Muhibbî
Cahile
eylesem dilden nasihat
Gûş
verip birini tutmaz Efendi
Âşık
olan söyler Hak kelâmını
Bir
sözüne yalan katmaz Efendi
Artvin’in
ve Doğu Anadolu’nun en kuvvetli saz şairlerinden birisi olan Âşık
Muhibbî, 1823 (h. 1239) yılında Erkinis (Demirkent) köyünde doğdu.
Erkinis o yıllarda Oltu sancağının Tavusker kazasına bağlı bir köydü.
Muhibbî’nin babası Gencalioğullarından Ali adlı bir demirci ustasıdır.
Asıl adı Kaya Salih olan Muhibbî, babasının demirci dükkânında çalışıp,
ona yardım eder, ayrıca çobanlık da yapardı. Okuma-yazması yoktu.
16-17 yaşına geldiğinde işlediği bir suçtan dolayı sancak merkezi
Oltu’da hapse atıldı. Hapiste yatarken, bir gece rüyasında pîrler
elinden bade içerek köyünün imamı Sabit Hoca’nın güzel kızı Esmahan’a
âşık oldu ve Muhibbî mahlasını aldı. Sabah yanına gelen
gardiyana gece rüyasında âşık olduğunu anlatıp, şu şiiri
okuyarak, kendisini Paşa’ya götürmesini rica etti:
Ah
efendim vakıf olsan derdime
Ne
hallere düştüğüme kanarsın
N’olur
izin çıksın gidem yurduma
Âşıklığı
kolay iş mi sanarsın?
Pîrler
geldi güzel meclis kuruldu
Sevdanın zinciri bana vuruldu
Bir canan elinden bade verildi
Dediler üç sene müddet yanarsın
Sale’ydim
Muhibbî oldum bu
gece*
Bilmezdim,
ders verdi üç derviş hoca
Öğrendim onlardan bir-iki hece
Dediler bülbül tek güle konarsın
Muhibbî’nin bu durumu ve Paşa ile görüşme, derdini anlatma isteği
Paşa’ya iletildi; Paşa da Muhibbî’yi huzuruna çağırdı. Muhibbî’nin
söylediği şiirleri beğenen Süleyman Paşa, kefil bulması şartıyla
serbest bırakacağını söyleyince, Muhibbî de kefil bulamayacağını
söyleyip, Paşa’nın kendisine kefil olmasını rica ettiği şu şiiri
söyledi:
Şanlı
Paşam beni azat eyledin
Senden razı olsun Cenab-ı Mevlâ
İzin
vermez isen hizmet ver görem
Kefil bulmak zordur bu aciz kula
Yoktur
bir tarafa gidecek yolum
Kimsem yoktur, sade Allah vekilim
Beni bağışlayan olsun kefilim
Umarım sizlerden bir yardım ola
Kul
Muhibbî dua kılar her zaman
Yine
hapise at, elinde ferman
Pîrler ile bade veren Esmahan
Beni bekler Paşam, bakmaz mı yola?
Paşa,
Muhibbî’nin bu sözleri üzerine onun kefilsiz serbest bırakılmasını,
ancak köydeki hasımları bir kötülük eder düşüncesiyle hemen köyüne
gönderilmeyip, bir müddet yanında kalmasını istedi.
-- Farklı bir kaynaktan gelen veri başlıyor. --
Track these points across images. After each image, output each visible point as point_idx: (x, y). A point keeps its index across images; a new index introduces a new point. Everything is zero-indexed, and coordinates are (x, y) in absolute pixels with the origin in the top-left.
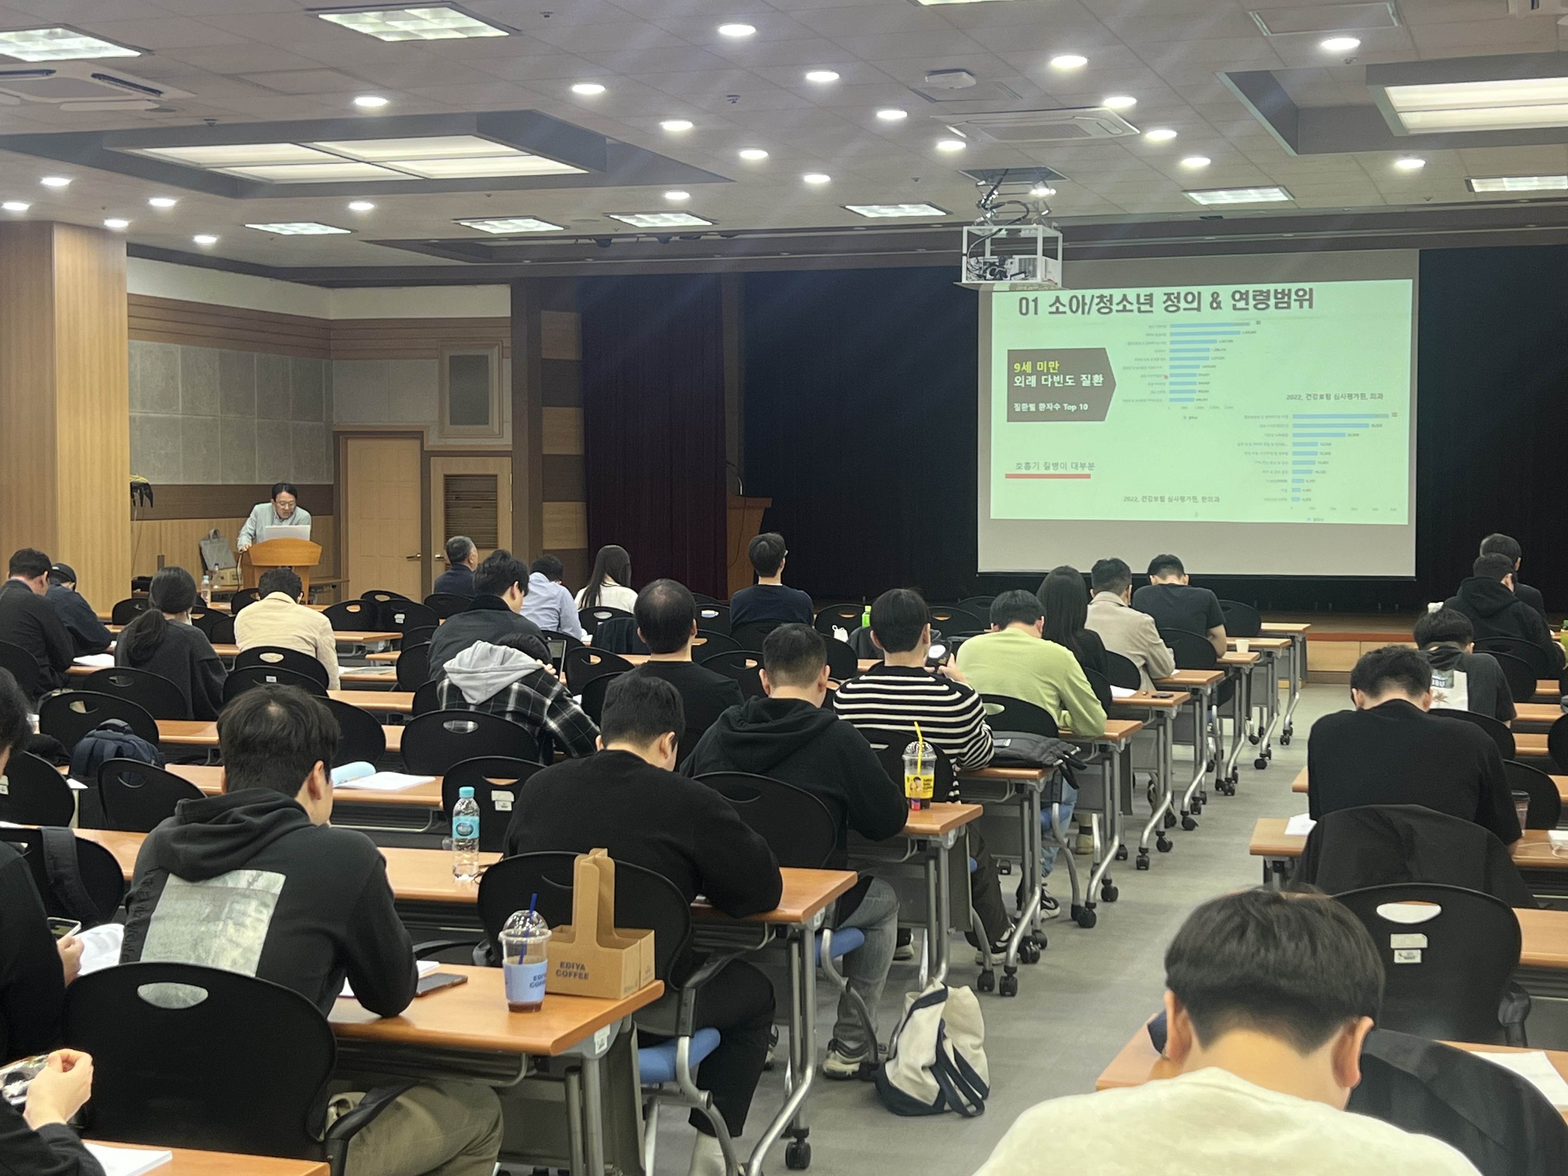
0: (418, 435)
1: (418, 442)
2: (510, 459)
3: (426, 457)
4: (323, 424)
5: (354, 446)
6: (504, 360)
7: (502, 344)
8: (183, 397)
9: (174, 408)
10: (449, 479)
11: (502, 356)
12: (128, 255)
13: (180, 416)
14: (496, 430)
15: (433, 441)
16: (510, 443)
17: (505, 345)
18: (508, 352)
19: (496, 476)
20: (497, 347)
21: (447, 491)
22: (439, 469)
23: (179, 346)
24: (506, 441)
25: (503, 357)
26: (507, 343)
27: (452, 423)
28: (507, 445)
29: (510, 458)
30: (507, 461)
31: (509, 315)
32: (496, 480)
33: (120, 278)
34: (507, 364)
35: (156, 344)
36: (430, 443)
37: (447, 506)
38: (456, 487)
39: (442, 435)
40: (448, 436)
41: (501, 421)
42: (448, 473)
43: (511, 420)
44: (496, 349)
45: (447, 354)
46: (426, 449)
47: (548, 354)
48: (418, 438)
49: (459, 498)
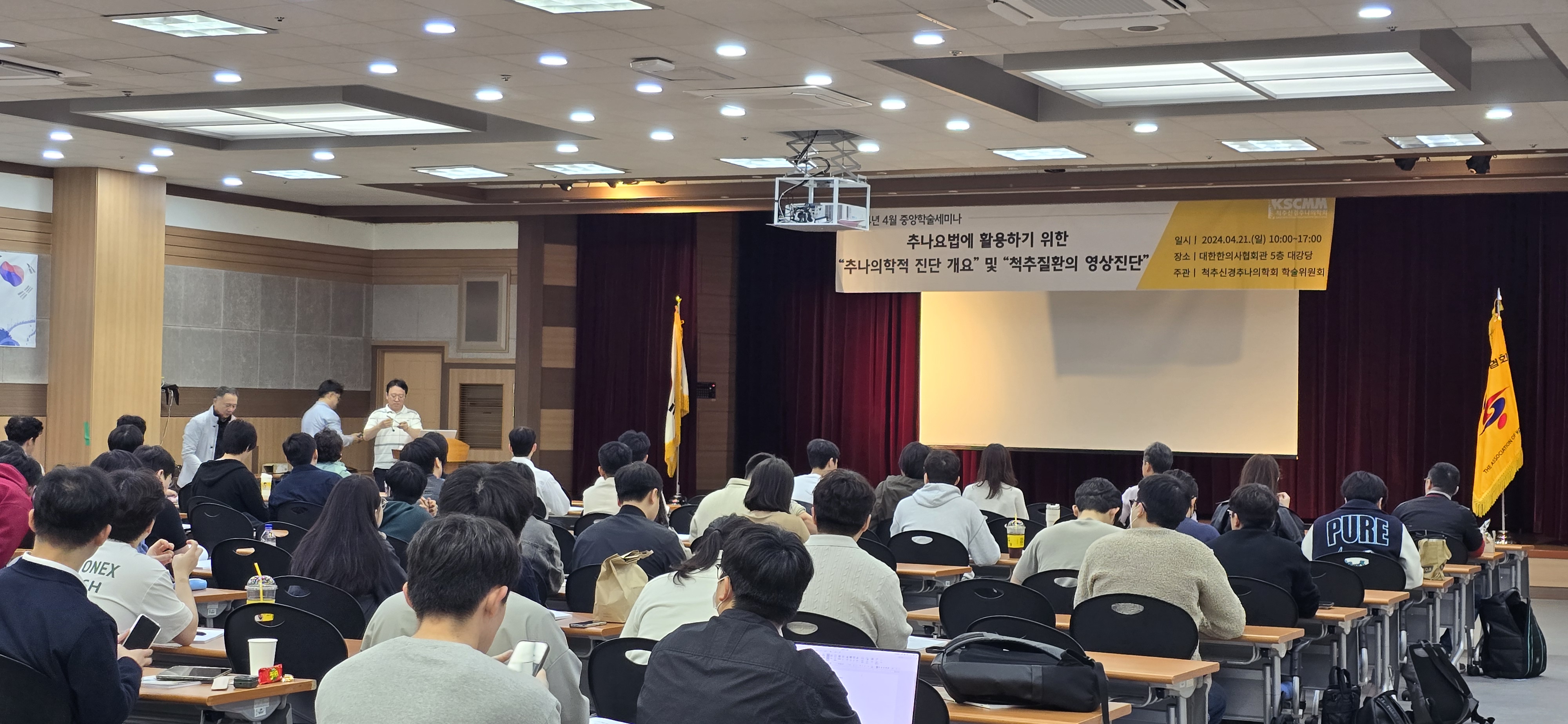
0: (439, 349)
1: (440, 355)
2: (514, 370)
3: (446, 368)
4: (361, 339)
5: (387, 357)
6: (511, 285)
7: (511, 271)
8: (225, 313)
9: (216, 323)
10: (464, 388)
11: (509, 282)
12: (167, 194)
13: (221, 330)
14: (503, 346)
15: (452, 355)
16: (515, 357)
17: (512, 273)
18: (515, 279)
19: (501, 385)
20: (506, 275)
21: (462, 398)
22: (457, 378)
23: (223, 271)
24: (509, 356)
25: (510, 284)
26: (515, 271)
27: (468, 339)
28: (512, 359)
30: (511, 373)
31: (517, 248)
32: (502, 389)
33: (160, 214)
34: (514, 288)
35: (201, 269)
36: (450, 356)
37: (462, 411)
38: (470, 395)
39: (459, 349)
40: (464, 351)
41: (508, 339)
42: (463, 382)
43: (515, 337)
44: (505, 277)
45: (465, 280)
46: (445, 362)
47: (548, 281)
48: (439, 352)
49: (473, 404)
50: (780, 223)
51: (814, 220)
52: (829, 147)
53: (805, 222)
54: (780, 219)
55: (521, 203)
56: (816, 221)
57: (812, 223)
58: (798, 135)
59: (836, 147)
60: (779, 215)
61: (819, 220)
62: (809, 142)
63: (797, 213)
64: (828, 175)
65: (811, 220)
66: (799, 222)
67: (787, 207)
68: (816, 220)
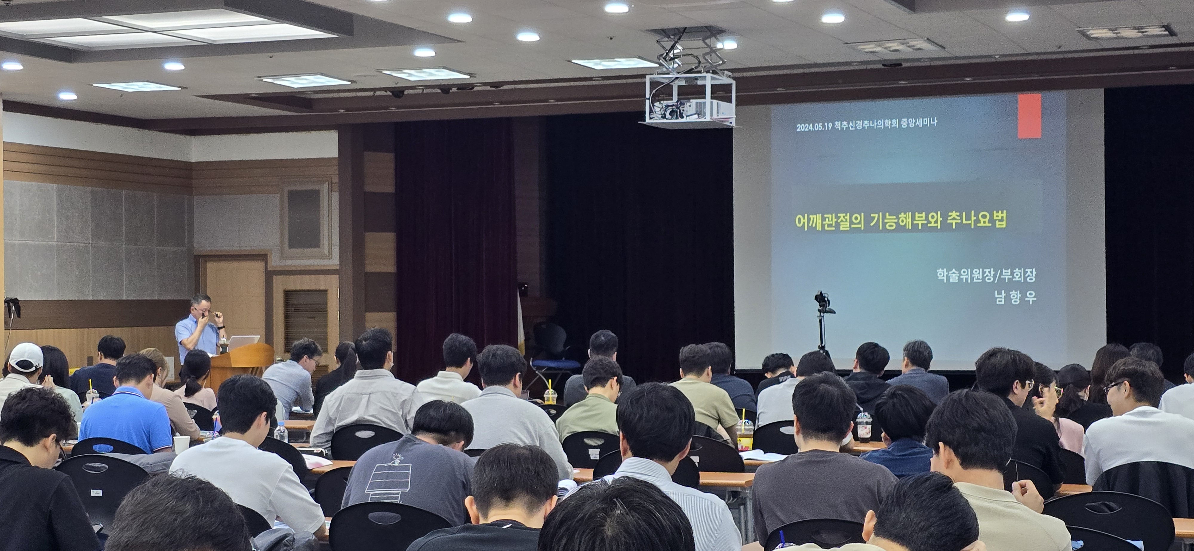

Ayrıca Muhibbî’ye
bir saz temin edip, bir saz ustasını da ona saz çalmayı öğretmekle görevlendirdi.
Bu arada Esmahan’ın babası Sabit Hoca ölmüş, Esmahan, annesi ve iki
abisiyle kalmıştı.
Paşa,
bir müddet sonra Muhibbî’ye izin verdi ve Muhibbî sazını omuzlayıp
köyüne geldi. Epey zaman bu sırrını kimseye açmadı ama sonunda
Esmahan’a âşık olduğu duyulup, köye yayıldı.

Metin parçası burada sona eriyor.